Raleigh and Suárez were the only stable parts in a lineup that had been altered before this game, with Wilson moving Julio Rodriguez to the leadoff spot and Josh Naylor to cleanup, dropping Randy Arozarena to the fifth spot. But for Little, the sequence of hitters didn’t really matter; he just couldn’t throw strikes.

He walked Jorge Polanco, and Naylor. Seranthony Dominguez replaced him, and hit Arozarena with a pitch, loading the bases for Suárez, who had hit a solo homer in the second inning.

Suárez played for the Mariners in 2022 and 2023 and in that time, his Seattle teammates came to appreciate his relentless good nature and his positive personality. On the July day that Seattle reacquired him from the Diamondbacks, he happened to be passing through the same Sacramento airport as the Mariners — Seattle had just finished a series against the Athletics, and the Diamondbacks were just arriving. The Mariners’ charter held for Suárez and his family to collect their things at baggage claim, and as the Suárez clan boarded the Seattle express, the players cheered happily.

Suárez didn’t hit especially well in his 53 regular-season games with the Mariners, batting .189 with 13 homers, struggles that continued into this postseason; he had a .162 average for October going into Game 5. In pregame work throughout this slump, Suárez had focused on driving the ball through the middle of the field, but without results.

Dominguez threw three straight sweepers, trying to get Suárez to hack at something outside of the strike zone; Suárez took one for a strike, fouled off another. When Dominguez fired a 97 mph fastball, Suárez fouled it off. The count was 2-2.

Bryce Miller had been in the clubhouse when Raleigh tied the score with his home run, and returned to the dugout, where he was standing next to Logan Gilbert as they watched Suárez’s at-bat. “Hey,” Gilbert said dryly to Miller, “all I’m asking for is a home run.”

Dominguez’s next pitch was 98 miles mph, on the outer third of the plate, and Suárez leaned into his swing, aiming to take the ball to right field. Contact. The Jays’ Nathan Lukes ran back to the warning track, head tilted upward to track the fly and then peeled off; there was nothing he could do. The home run landed three rows into the stands, and there was nothing Barger could do.
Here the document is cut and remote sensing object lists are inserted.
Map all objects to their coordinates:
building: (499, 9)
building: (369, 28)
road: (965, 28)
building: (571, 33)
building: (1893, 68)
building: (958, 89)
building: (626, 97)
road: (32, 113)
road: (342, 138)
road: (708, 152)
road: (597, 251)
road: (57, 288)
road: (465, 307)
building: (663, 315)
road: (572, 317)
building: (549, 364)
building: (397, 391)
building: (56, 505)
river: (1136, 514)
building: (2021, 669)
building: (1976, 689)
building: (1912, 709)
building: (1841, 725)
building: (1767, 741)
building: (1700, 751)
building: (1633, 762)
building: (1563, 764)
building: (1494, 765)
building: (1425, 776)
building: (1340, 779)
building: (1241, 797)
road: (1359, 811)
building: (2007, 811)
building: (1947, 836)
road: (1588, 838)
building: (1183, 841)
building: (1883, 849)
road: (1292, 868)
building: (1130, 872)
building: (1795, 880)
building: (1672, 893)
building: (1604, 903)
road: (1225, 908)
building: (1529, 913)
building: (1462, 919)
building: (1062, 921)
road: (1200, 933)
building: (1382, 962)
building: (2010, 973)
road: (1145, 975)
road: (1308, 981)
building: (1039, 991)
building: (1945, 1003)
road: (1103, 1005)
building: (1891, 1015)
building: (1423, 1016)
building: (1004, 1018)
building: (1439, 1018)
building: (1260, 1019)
Suárez lifted both hands toward the sky, as if to accept a gift, and jogged slowly around the bases. T-Mobile Park, Wilson said later, was as loud as he had ever heard it. Rodriguez ran onto the field, briefly forgetting where he was and what he needed to do; when he regained some equilibrium, he raced back to the dugout, grabbed the Mariners’ trident and handed it to Suárez, who hoisted it into the air and yelled, sharing the moment with the crowd.

Not long after the Mariners’ closed out the Game 5 victory, Suárez slipped into a side door of the interview room with his two young daughters, Nicolle and Melanie, guiding with a hand on the shoulder of each. They had flown in from Florida late Thursday night, arriving at 1 a.m., and now they were with him as he met spoke with the media.

A reporter asked the girls what was the best thing about their Dad. Nicolle spoke up. “Doing the home run,” she said.

On this day, two home runs. The girls are flying back to Miami on a redeye tonight, Eugenio said as he walked out of the interview room, because Nicolle has a presentation in school Monday, while Eugenio is headed to Toronto. That is where the Mariners need one more win to reach the World Series for the first time in the history of the franchise.

“I just feel so grateful right now,” Suárez said, “and feel so good because we’re going to Toronto with an opportunity in front of us to go to a World Series.”